A solenidade contou com a presença do presidente da Codevasf, Avelino Neiva, do senador José Amauri, do vice-presidente do Banco do Brasil, José Eduardo, e do ministro da Integração Nacional, Antônio de Pádua. Pela manhã, Michel Temer entregou a terceira e última estação de bombeamento do Eixo Norte (EBI-3)do Projeto de Integração do Rio São Francisco.

Obra atrasada

Tabuleiros Litorâneos em Parnaíba (Foto: Reprodução/TV Clube)

Tabuleiros Litorâneos em Parnaíba (Foto: Reprodução/TV Clube)

 

O Departamento Nacional de Obras Contra a Seca (Dnocs) iniciou a construção dos Tabuleiros Litorâneos no fim da década de 80, com 9 mil hectares, com canais de irrigação para pequenos produtores. A primeira etapa ficou pronta mais de 10 anos depois e custou R$ 198 milhões. Já a segunda etapa, na qual já foram gastos R$ 267 milhões, segundo o Dnocs, se arrasta há 11 anos.

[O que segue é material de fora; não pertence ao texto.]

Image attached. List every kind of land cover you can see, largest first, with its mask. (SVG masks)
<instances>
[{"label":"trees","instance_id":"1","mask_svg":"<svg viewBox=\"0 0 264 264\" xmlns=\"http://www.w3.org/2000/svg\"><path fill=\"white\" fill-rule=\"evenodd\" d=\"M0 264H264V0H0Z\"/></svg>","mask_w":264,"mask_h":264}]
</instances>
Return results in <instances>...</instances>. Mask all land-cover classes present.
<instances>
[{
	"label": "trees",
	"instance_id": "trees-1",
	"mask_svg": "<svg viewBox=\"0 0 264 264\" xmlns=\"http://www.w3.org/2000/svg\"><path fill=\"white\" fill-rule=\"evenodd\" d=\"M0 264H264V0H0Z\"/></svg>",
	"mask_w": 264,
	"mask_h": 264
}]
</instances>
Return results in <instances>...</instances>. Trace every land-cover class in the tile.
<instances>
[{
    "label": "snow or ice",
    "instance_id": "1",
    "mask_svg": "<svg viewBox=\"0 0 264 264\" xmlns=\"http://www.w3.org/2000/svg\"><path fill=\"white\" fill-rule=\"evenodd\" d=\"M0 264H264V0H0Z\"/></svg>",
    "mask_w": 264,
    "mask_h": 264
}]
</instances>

A obra dos Tabuleiros Litorâneos foi citada na 35ª fase da Operação Lava-Jato pelos delatores da Odebrech, que relatavam pagar propinas para terem serviços aprovados. O projeto era chamado de ‘Cauvário’, mesmo com o acerto de 3% de propina, os pagamentos do governo para projeto era irregulares, mas não dava para ter ninguém atrapalhando a obra, por esse motivo a Odebrech pagou R$ 800 mil de propina para o ex-diretor do departamento responsável pela obra, José dos Santos Rufino.